Today we know from experience how these tendencies implicit...
Today we know from experience how these tendencies implicit in the naturalist position itself have been developed, but in Hume, the whole trajectory is already indicated.
Naturalization of moral studies seems to demand a methodological reduction of the normative and the evaluative, which will end up being established as a definitive ontological reduction of human reason and freedom, which are mutually inseparable and inaccessible to the empirical method and never totally explained from strictly naturalist bases.
Thence are derived an emotivism and an irrationalism which threaten science itself insofar as its practical aspects are recognized along with its inability to produce absolutely certain knowledge. Hume assures that ‘We speak not strictly and philosophically when we talk of the combat of passion and of reason. Reason is, and ought only to be the slave of the passions, and can never pretend to any other office than to serve and obey them’[^16] .
Paradoxical though this may seem, this resignation that the practical should be the place for feelings derives from a reduced notion of reason, excessively bound up with a given idea of science and method and an extreme valuation of certainty. In Hume there is no renunciation of certainty, the basis of which is confided to habit, but one of reason. Predilection for certainty leads Hume to irrationalism, not to scepticism[^17] .

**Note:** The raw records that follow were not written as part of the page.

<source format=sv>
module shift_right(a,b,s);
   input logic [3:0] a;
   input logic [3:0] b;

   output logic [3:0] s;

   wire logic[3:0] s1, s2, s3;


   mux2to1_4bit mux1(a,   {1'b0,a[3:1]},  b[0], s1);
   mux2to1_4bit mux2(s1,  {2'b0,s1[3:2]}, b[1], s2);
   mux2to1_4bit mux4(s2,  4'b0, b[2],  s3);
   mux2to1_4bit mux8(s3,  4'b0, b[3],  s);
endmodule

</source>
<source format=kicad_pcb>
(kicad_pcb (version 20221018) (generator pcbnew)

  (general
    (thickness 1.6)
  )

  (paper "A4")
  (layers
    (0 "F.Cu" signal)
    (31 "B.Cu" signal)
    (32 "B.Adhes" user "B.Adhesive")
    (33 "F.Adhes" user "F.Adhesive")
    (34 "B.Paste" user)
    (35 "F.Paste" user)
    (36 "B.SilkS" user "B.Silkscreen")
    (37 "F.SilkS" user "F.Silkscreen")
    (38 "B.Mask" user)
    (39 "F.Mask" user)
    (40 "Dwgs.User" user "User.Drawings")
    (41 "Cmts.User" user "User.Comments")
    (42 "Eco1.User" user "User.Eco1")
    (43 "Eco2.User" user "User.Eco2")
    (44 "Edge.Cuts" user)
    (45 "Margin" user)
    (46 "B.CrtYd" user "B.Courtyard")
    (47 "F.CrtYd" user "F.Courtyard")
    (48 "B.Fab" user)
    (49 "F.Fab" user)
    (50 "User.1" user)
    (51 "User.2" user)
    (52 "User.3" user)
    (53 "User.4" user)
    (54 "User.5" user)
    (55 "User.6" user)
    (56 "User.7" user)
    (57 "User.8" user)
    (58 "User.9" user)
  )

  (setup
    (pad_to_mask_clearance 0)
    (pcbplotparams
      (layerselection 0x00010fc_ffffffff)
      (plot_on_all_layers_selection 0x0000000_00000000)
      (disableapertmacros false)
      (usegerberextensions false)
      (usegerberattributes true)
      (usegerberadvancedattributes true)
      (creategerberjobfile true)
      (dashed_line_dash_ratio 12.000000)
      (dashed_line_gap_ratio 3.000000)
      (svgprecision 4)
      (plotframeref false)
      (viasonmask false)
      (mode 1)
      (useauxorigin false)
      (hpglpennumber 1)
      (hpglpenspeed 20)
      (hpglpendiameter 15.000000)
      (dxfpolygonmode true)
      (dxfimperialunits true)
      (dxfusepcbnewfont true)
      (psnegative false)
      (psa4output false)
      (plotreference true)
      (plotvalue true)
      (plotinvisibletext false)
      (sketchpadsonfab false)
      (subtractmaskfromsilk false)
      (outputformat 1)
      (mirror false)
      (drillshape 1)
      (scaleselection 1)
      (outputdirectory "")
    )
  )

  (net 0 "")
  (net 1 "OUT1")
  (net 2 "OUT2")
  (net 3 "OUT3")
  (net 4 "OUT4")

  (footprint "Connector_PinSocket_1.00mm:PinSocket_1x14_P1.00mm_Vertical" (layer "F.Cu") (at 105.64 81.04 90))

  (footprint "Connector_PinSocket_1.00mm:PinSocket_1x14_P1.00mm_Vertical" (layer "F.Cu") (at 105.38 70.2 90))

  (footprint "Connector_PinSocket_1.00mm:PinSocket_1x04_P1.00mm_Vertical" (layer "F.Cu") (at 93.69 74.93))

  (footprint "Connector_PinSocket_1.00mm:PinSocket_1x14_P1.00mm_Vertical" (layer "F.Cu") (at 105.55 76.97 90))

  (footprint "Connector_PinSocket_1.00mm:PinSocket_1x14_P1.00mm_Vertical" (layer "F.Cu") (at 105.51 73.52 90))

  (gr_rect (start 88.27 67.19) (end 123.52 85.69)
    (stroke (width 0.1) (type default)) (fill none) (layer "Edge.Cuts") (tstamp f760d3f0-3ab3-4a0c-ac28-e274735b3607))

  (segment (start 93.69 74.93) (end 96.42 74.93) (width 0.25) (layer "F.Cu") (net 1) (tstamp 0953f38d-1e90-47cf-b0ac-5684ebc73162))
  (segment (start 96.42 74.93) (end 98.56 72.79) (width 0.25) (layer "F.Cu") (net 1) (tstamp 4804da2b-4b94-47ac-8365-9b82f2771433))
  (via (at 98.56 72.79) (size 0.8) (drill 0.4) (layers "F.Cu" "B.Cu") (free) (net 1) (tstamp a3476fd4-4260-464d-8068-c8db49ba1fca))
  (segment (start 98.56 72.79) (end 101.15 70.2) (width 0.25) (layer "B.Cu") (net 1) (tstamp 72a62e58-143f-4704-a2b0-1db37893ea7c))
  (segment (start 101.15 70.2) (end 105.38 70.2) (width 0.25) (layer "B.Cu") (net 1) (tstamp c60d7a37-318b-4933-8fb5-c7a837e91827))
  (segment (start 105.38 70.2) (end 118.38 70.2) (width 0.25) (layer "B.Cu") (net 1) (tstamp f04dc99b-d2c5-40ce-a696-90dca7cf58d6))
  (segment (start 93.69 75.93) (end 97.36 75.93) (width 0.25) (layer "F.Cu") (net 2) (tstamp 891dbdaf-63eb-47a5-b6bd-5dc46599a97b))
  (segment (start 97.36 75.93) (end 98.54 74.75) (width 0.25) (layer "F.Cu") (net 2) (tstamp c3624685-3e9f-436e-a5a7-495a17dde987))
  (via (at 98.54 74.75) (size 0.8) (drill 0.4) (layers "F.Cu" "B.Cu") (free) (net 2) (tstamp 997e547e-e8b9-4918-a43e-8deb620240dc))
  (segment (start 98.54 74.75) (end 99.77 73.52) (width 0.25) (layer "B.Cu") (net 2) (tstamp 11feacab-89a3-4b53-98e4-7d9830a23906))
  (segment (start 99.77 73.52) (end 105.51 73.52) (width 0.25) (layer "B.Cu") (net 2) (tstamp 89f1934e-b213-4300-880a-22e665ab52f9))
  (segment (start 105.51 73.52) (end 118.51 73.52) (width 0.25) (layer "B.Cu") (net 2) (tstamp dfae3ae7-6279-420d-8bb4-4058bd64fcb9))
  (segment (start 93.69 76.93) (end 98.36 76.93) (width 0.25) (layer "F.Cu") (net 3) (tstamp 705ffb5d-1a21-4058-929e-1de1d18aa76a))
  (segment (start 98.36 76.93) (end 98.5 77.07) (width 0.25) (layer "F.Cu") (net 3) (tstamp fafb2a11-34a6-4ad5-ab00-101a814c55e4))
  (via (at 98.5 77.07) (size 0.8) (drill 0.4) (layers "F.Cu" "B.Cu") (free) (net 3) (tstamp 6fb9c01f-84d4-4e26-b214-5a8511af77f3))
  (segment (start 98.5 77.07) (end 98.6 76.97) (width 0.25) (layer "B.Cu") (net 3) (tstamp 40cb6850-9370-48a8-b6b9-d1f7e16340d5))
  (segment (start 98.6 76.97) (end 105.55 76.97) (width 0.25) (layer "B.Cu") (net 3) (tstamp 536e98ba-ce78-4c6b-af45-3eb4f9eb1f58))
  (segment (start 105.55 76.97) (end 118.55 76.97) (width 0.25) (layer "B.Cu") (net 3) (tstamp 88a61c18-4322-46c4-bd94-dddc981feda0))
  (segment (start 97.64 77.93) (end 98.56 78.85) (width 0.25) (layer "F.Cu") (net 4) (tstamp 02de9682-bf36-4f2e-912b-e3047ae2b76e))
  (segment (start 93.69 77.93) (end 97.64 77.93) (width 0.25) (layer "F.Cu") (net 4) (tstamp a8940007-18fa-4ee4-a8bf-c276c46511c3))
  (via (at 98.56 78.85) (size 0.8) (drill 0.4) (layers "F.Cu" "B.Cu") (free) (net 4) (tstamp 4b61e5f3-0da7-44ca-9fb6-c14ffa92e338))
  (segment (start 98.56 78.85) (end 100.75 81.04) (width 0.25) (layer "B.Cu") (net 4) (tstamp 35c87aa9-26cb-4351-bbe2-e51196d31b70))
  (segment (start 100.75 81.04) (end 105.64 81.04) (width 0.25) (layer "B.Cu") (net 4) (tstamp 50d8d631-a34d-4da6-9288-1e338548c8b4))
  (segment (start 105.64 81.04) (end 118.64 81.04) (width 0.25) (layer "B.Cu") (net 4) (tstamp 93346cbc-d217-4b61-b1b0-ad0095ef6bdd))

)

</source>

Karl Popper sums up the situation as follows, saying that, according to Hume, the scientific method is inductive, but: ‘... induction is completely invalid as an inference. There is not a shadow of a logical argument that would support the inference to a generalization from statements about the past (such as past repetitions of some 'evidence'). He [Hume] said that in spite of its lack of logical validity, induction plays an indispensable part in practical life [...] Thus there is a paradox.

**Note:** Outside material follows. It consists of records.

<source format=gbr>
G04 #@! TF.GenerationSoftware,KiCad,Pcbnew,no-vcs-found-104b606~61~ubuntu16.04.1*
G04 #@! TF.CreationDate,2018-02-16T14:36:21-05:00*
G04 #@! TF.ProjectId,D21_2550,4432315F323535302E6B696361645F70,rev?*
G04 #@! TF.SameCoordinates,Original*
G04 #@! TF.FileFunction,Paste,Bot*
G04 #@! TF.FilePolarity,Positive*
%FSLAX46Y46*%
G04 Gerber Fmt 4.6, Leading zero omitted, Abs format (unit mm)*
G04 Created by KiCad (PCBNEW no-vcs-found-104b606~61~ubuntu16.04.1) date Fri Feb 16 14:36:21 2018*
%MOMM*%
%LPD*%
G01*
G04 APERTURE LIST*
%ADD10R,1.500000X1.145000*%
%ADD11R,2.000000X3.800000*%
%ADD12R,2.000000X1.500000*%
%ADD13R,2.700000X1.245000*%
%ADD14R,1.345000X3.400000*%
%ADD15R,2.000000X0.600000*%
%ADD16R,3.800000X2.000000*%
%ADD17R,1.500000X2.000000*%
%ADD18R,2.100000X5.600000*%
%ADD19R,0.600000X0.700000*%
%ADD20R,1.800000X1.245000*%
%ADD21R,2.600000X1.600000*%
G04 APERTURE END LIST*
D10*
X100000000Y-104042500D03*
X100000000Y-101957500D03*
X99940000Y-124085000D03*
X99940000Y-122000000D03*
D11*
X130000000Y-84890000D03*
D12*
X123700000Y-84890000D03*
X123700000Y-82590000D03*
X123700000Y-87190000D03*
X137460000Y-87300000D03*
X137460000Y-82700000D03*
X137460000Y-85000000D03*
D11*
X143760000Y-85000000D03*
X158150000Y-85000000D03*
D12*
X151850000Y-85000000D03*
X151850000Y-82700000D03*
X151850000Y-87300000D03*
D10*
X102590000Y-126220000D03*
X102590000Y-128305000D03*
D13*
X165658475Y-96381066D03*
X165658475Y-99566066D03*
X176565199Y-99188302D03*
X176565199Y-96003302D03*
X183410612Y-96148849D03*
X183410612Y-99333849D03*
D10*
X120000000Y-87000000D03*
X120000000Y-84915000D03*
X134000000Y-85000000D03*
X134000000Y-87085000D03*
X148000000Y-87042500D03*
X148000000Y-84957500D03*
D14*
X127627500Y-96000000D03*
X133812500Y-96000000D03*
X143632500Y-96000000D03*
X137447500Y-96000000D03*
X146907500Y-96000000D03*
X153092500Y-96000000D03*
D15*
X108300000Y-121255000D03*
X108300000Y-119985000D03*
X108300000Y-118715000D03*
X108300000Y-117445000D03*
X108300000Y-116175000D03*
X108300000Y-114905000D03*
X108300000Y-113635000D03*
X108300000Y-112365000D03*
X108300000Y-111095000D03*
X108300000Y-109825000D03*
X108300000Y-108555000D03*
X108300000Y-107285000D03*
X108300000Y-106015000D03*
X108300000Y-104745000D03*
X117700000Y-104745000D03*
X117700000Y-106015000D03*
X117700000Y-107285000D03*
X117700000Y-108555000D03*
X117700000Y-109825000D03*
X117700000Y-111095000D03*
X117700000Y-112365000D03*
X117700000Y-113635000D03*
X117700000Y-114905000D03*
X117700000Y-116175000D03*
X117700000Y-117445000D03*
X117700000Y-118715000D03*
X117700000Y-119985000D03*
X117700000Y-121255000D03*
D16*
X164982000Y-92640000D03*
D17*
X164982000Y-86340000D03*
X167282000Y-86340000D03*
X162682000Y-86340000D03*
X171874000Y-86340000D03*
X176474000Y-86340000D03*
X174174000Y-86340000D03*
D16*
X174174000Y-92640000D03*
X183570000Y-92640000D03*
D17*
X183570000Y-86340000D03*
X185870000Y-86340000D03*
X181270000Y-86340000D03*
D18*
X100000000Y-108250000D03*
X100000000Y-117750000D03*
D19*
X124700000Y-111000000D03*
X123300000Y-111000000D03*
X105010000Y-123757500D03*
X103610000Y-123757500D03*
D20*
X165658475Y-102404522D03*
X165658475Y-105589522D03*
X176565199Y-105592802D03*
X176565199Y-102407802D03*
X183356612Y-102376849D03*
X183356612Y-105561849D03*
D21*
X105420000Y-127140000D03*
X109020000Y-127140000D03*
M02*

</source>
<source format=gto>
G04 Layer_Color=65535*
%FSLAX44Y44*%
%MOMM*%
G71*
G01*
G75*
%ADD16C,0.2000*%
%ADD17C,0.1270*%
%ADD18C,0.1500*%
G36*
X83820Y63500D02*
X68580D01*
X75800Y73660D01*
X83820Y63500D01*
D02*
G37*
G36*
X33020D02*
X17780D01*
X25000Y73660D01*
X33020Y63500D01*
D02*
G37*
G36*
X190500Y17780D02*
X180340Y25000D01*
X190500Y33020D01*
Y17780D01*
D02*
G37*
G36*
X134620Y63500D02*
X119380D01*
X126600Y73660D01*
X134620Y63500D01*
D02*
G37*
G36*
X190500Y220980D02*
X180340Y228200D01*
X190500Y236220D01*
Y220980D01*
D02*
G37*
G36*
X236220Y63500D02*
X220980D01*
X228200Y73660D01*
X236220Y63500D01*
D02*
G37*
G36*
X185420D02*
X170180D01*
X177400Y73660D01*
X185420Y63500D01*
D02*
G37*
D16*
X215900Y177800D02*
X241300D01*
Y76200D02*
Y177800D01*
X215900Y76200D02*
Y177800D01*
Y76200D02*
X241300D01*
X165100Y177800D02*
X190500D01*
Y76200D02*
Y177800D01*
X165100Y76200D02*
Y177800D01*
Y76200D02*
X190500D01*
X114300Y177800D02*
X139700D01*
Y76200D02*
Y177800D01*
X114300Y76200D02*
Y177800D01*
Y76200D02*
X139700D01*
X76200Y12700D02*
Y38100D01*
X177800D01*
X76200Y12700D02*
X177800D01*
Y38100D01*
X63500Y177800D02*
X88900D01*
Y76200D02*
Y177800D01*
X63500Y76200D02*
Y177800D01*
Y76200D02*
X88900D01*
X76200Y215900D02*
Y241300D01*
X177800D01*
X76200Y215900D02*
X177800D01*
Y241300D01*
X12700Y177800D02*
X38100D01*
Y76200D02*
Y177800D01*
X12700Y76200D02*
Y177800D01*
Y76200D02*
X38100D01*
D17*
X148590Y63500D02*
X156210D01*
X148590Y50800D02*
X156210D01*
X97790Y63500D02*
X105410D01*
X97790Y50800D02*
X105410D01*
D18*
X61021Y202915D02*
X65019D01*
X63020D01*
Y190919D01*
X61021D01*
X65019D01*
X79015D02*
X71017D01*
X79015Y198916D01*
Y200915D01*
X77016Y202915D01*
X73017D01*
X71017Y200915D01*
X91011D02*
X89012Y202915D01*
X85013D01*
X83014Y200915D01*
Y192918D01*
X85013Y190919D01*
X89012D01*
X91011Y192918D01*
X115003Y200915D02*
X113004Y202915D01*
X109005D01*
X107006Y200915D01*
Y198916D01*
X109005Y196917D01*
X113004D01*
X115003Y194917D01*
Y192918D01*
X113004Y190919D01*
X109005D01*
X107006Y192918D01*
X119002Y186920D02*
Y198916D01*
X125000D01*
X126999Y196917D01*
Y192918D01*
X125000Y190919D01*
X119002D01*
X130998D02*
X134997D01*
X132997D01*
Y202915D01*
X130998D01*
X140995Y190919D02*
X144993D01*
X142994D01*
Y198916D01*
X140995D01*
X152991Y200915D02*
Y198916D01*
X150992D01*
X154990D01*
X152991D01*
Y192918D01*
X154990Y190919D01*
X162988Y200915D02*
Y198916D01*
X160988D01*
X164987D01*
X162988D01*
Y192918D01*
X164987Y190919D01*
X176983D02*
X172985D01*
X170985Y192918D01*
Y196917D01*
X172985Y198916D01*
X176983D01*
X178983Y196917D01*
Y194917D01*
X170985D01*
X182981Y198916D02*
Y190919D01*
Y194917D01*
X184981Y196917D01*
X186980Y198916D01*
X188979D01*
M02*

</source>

Even our intellect does not work rationally '. [p.94] [...] This led Hume, one of the most reasonable thinkers of all time, to give up rationalism and look at man not as endowed with reason but as a product of blind habit. Acording to Russell this paradox of Hume's is responsible for the schizophrenia of modern man ’. [p.95][^18] If anything can be learnt for the present it is that we lack a notion of practical reason that is well structured and free of traditional errors.